Chris Fayers, Head of Environment at Hinkley Point C, said: "We are very pleased to take part in this online discussion with Penarth Town Council and to answer questions on our proposals.

"The mud is no different to mud found anywhere in the Severn Estuary and independent testing has shown it poses no risk to humans or the environment. To give further reassurance, our proposed testing plans for the second phase of dredging will go above and beyond internationally recognised best practice with more samples at greater depth and with a greater range of analysis."

Penarth Times: Campaigners are concerned the mud dumped is unsafe and damaging to the environmentCampaigners are concerned the mud dumped is unsafe and damaging to the environment

A group formed to oppose the dumping of the sediment - Geiger Bay - is calling on the Senedd to stop the project going ahead without an environmental impact assessment (EIA).

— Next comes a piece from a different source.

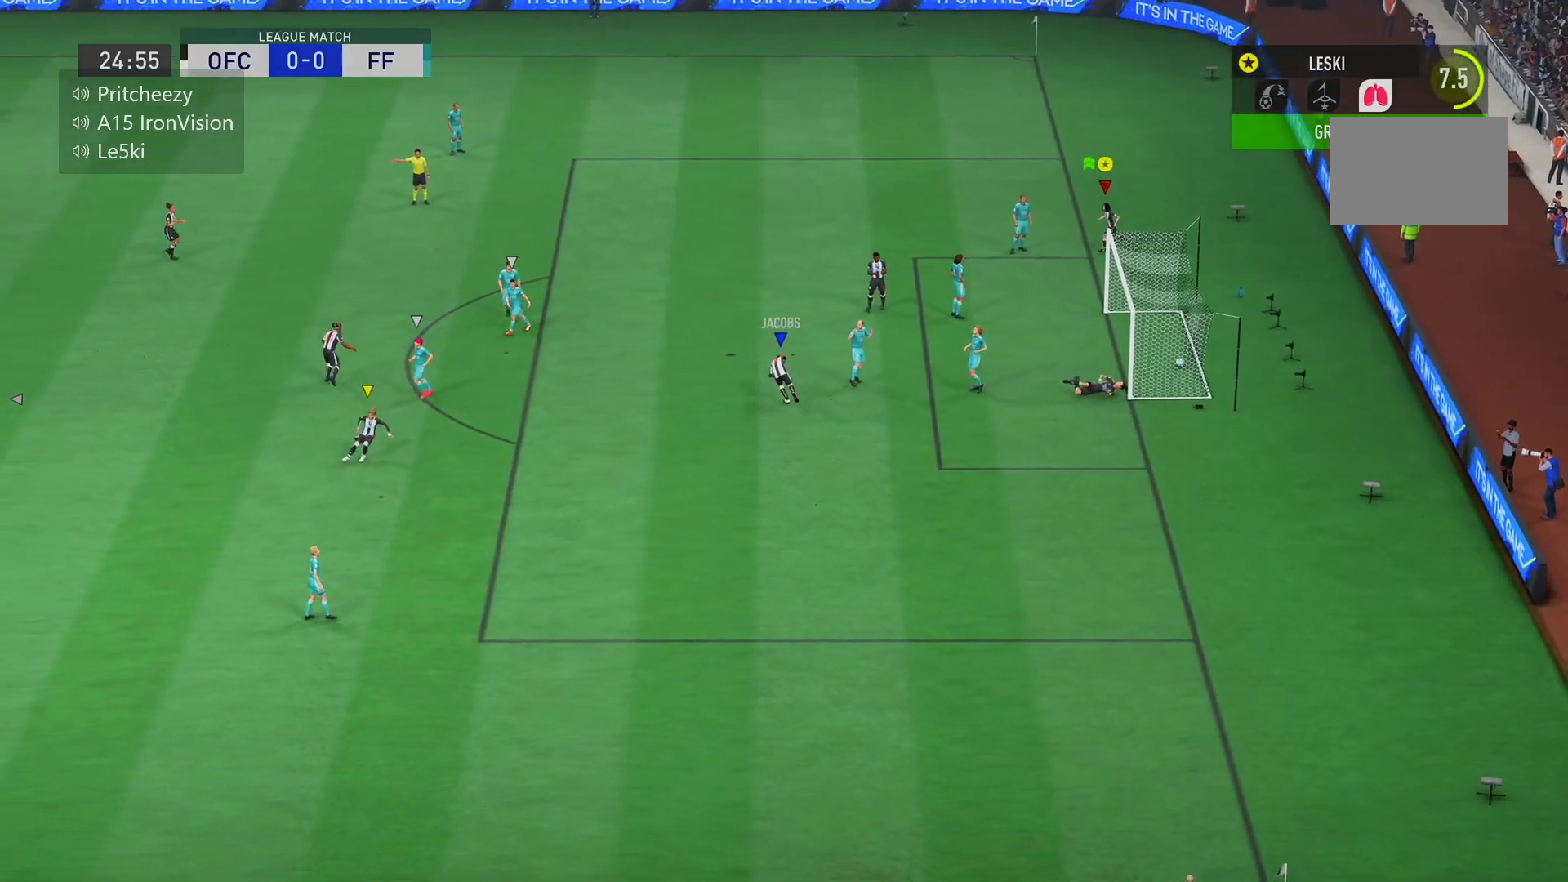
{"buttons": [], "left_stick": "left", "right_stick": "center"}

Richard Bramhall of the Low-Level Radiation Campaign said: “A committee to examine the evidence was first mooted by the government back in February, and its membership was announced on Friday 10 July.

“It will meet for the first time on Monday 20 July. We hope to see a transparent process with open meetings and freely available minutes and reports.

“We see the need for the widest brief to consider all the issues, to co-opt other experts when required, and to ensure the representation of community interest groups.”